Swedish pensions giant AP7 said it has stepped up the asset diversification in its rapidly-growing equities portfolio in the first half of this year, adding more risk premia and private equity investments.
The pension fund – which runs the default option in the defined contribution premium pension – reported its balanced lifecycle Såfa product returned 17.6% on average for the first six months of this year, beating the average return produced by private premium pension funds, which was 11.8%.
This is a turnaround from 2020, when Såfa made a 4.4% return, just half the gain made by private funds offered on the first-pillar system’s funds marketplace platform.
In its interim report released yesterday, AP7 reported that its equities portfolio – which makes up the bulk of its SEK849bn (€83.5bn) of total assets – beat the benchmark by 2.1 percentage points with a 19.1% return in the first half of this year, though the smaller bond fund made a 0.3% loss.
The two portfolios serve as the building blocks for the Såfa product.
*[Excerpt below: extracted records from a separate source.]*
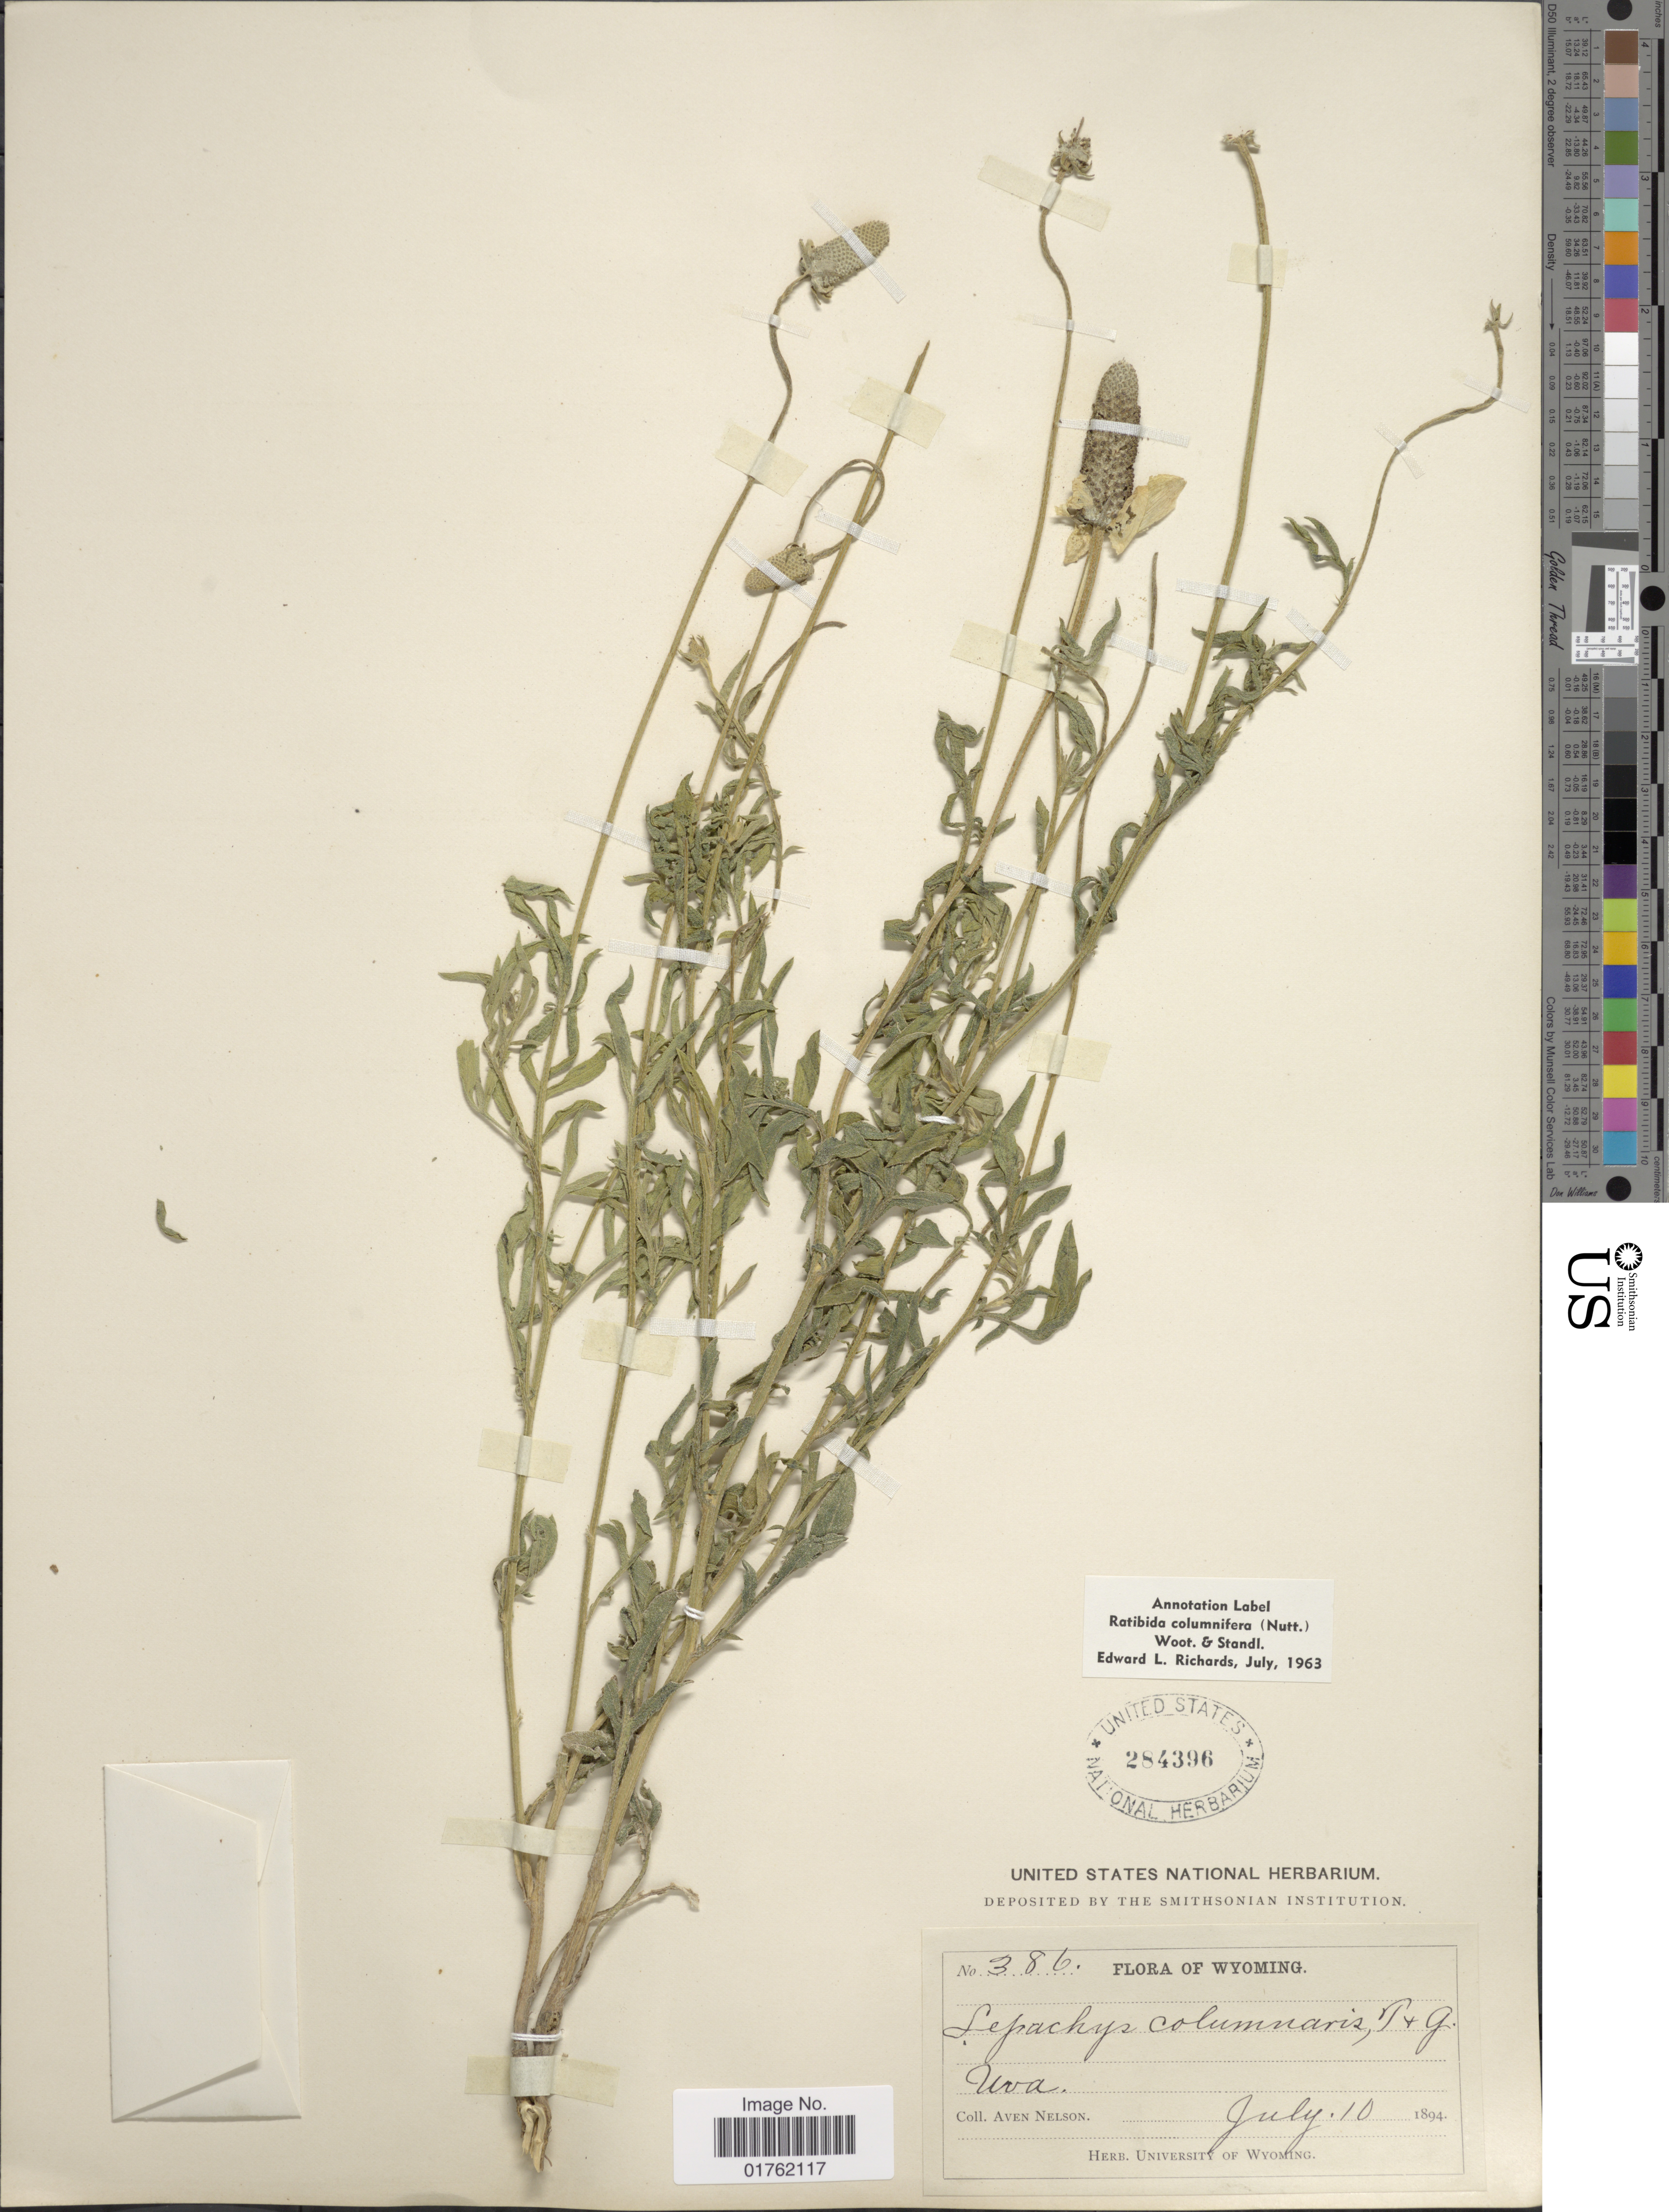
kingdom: Plantae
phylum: Tracheophyta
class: Magnoliopsida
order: Asterales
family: Asteraceae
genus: Ratibida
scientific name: Ratibida columnaris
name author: (Pursh) D. Don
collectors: A. Nelson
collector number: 386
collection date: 1894-07-10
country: United States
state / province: Wyoming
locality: Uva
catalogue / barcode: US 284396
AP7 said: “During the year, further diversification took place in the equity fund holdings, for example, by increasing investments in risk premiums and in private equity.”
The Stockholm-based pension fund said North American and European shares had been the real motors behind the rising equity markets seen particularly towards the end of the reporting period – regions which it said made up just over 70% of AP7’s benchmark index.
Emerging market equities, on the other hand, had shown much weaker development, it said.
“During the year, the Swedish krona weakened in value in relation to the US dollar, which has benefited the fund’s value development,” AP7 said in the report.
Total assets in AP7’s equity fund grew to SEK783.4bn by the end of June from SEK655.4bn at the end of 2020, while the value of the bond fund fell to SEK65.9bn from SEK67.2bn, according to the results released.
Since the end of 2017, the equity fund has almost doubled in value.